Tuesday, August 2, 2022

Love you sew much?

My young friend G is starting to get a bit bored of the dog park.  (Like many of the people in my life, G has an amazing ability to focus on whatever catches our attention at the moment, which translates into restlessness with things that had held our attention a week, day, or hours ago.) 

I myself would love to have G continue to relish the dog park, if for no other reason than there are not a lot of things for a wild child to disarrange there.  Ditto for the playground.  But what I myself would love and what G actually feels can be two different things, and so I am doing my best to find ways to love this kid where they're at.  I'll have to find a way to bring novelty to the dog park/playground in future weeks, but I've also started following the widely-swinging spotlight of temporary focus.

Here's where it led us a few weeks ago: sewing lessons.
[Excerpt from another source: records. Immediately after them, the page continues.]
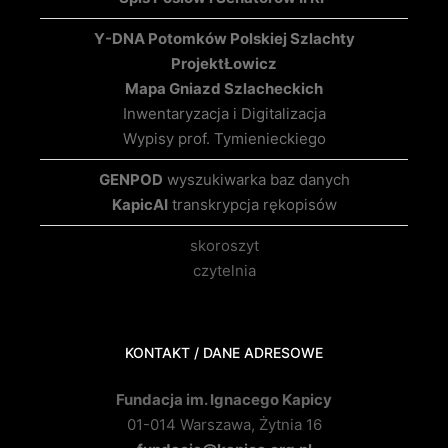
Y-DNA Potomków Polskiej Szlachty
Projekt
Łowicz
Mapa Gniazd Szlacheckich
Inwentaryzacja i Digitalizacja
Wypisy prof. Tymienieckiego
GENPOD
wyszukiwarka baz danych
KapicAI
transkrypcja rękopisów
skoroszyt
czytelnia
KONTAKT / DANE ADRESOWE
Fundacja im. Ignacego Kapicy
01-014 Warszawa, Żytnia 16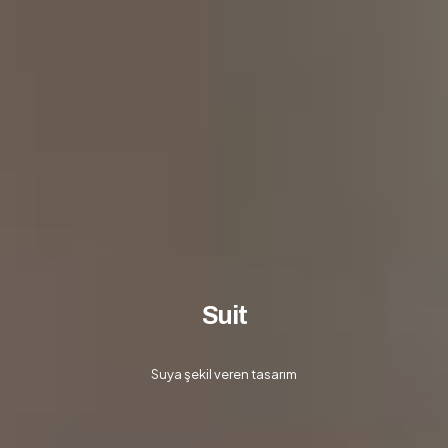
Suit
Suya şekil veren tasarım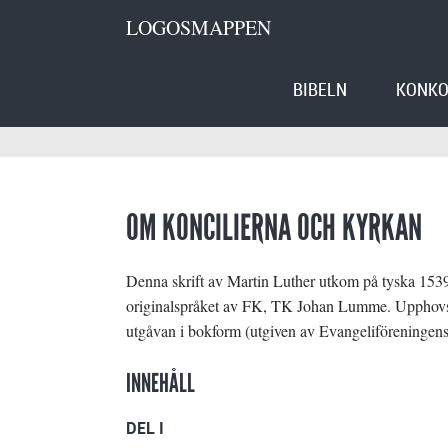
LOGOSMAPPEN
BIBELN
KONKO
OM KONCILIERNA OCH KYRKAN
Denna skrift av Martin Luther utkom på tyska 15
originalspråket av FK, TK Johan Lumme. Upphovsrä
utgåvan i bokform (utgiven av Evangeliföreningens
INNEHÅLL
DEL I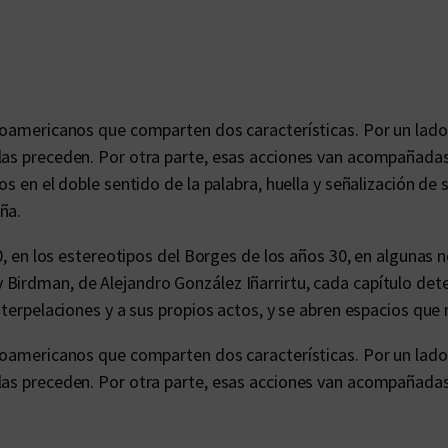
a
n
t
i
d
inoamericanos que comparten dos características. Por un lado,
a
 las preceden. Por otra parte, esas acciones van acompañad
d
os en el doble sentido de la palabra, huella y señalización de
ña.
70, en los estereotipos del Borges de los años 30, en algunas
Birdman, de Alejandro González Iñarrirtu, cada capítulo dete
nterpelaciones y a sus propios actos, y se abren espacios que 
inoamericanos que comparten dos características. Por un lado,
 las preceden. Por otra parte, esas acciones van acompañad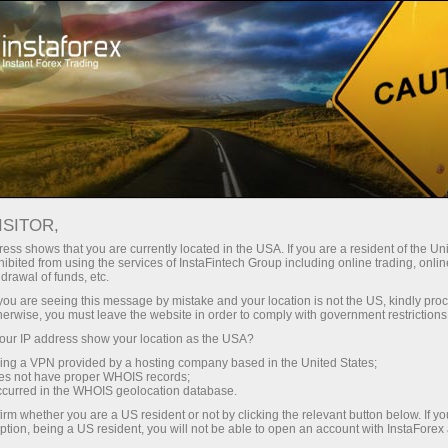
最低
点差—最大收益
ISITOR,
ess shows that you are currently located in the USA. If you are a resident of the Uni
每笔存款
ibited from using the services of InstaFintech Group including online trading, online
通过InstaForex获得真正竞争力的机
drawal of funds, etc.
会：最高1:5000杠杆，市场上最佳
30%奖金
k you are seeing this message by mistake and your location is not the US, kindly pro
点差和手续费，以及股票和指数交
herwise, you must leave the website in order to comply with government restrictions
易的优惠条件
ur IP address show your location as the USA?
交易速度
sing a VPN provided by a hosting company based in the United States;
oes not have proper WHOIS records;
与赛道速度
occurred in the WHOIS geolocation database.
irm whether you are a US resident or not by clicking the relevant button below. If y
ption, being a US resident, you will not be able to open an account with InstaForex
您的专属礼物大奖
我们开发了奖金系统，使交易更具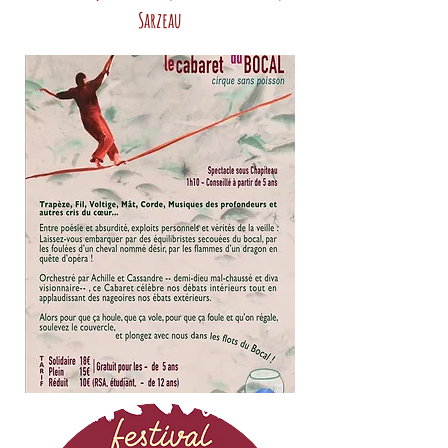
Sarzeau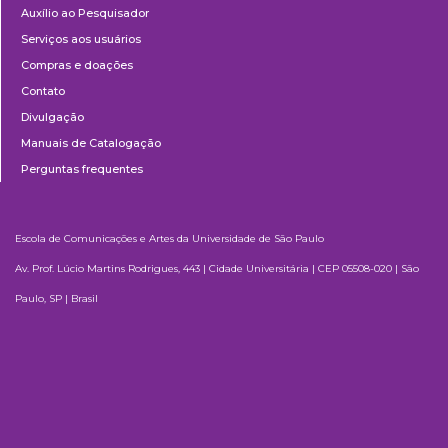
Auxílio ao Pesquisador
Serviços aos usuários
Compras e doações
Contato
Divulgação
Manuais de Catalogação
Perguntas frequentes
Escola de Comunicações e Artes da Universidade de São Paulo
Av. Prof. Lúcio Martins Rodrigues, 443 | Cidade Universitária | CEP 05508-020 | São
Paulo, SP | Brasil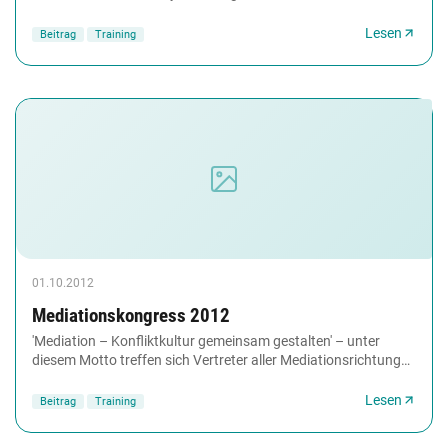
Orientierung im komplexen Mediationsprozess zu...
Lesen
Beitrag
Training
01.10.2012
Mediationskongress 2012
'Mediation – Konfliktkultur gemeinsam gestalten' – unter
diesem Motto treffen sich Vertreter aller Mediationsrichtungen
im November 2012 auf dem ersten...
Lesen
Beitrag
Training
G had made a flag to celebrate Harry Potter's birthday:  the flag was fabric held together with tape.  I suggested that we might actually have a sewing lesson, which G immediately fixated on (of course! who wouldn't want to sew?). 

So we trundled off to my house.

I let G take the lead on design, within a range of options that was limited only by my stash of scrap fabrics.  G wanted a heart, not red.   I snipped a heart out of fabric from an old seat cover and helped G pin it to some navy blue fabric that used to be a pair of school uniform pants.  Pins are not easy to use, G discovered, but the pin cushion itself offers a range of creative quests.  This, I remembered from many, many kids "sewing" with me:  rearranging pins in a pin cushion is a mesmerizing activity.

When it came to actually sewing things together, the part of the machine that G was fixated on was the pedal: there seemed to be nothing more intriguing in life than stomping on the pedal, and could we please, please do that?  

(For those who do not sew, please note that stomping on the pedal as hard as you can does not usually lead to excellent sewing outcomes, however emotionally satisfying it might be in the moment).  

Fortunately, I could share with G the secrets that there are other awesome parts of the sewing machine over which a young person, sitting on my lap and not stomping on the pedal, could have control.  

  • There is the wheel on the side that we use to turn the needle down into the fabric before starting, or when preparing to turn a corner, and that we use to turn the needle up out of the fabric at the end.  
  • There is the presser foot, with its secret lever hiding under the belly of the machine, that needs to go down, and then come up.  
  • There is the . . . okay, I don't know what it's actually called, because my family calls it the "Loch Ness Monster" . . . the thread guide that bobs up and down to maintain tension on the upper thread, and that needs to be up and visible before we cut threads.  
  • There is the fabric itself, that we guide through the sewing process, with our fingers gently on it like it's a ouija board.

G very much liked adding the heart to the fabric, and we agreed that in the future we'd turn this into a bean bag (I happen to have a bunch of cherry pits from this year's cherry picking/pitting, ready for such a purpose).   The week after we added the heart, we used my newer, fancy machine, to add words to the design.  But G's focus had already shifted from sewing to our train tracks, so I'm guessing that sewing lessons have lost their luster already.  

Which is, frankly, a tiny bit of a relief.  I'm figuring if I offer to take action photos, I can encourage G to re-engage long enough to help finish the project together, but then we can move along to other momentary obsessions and adventures. Phew!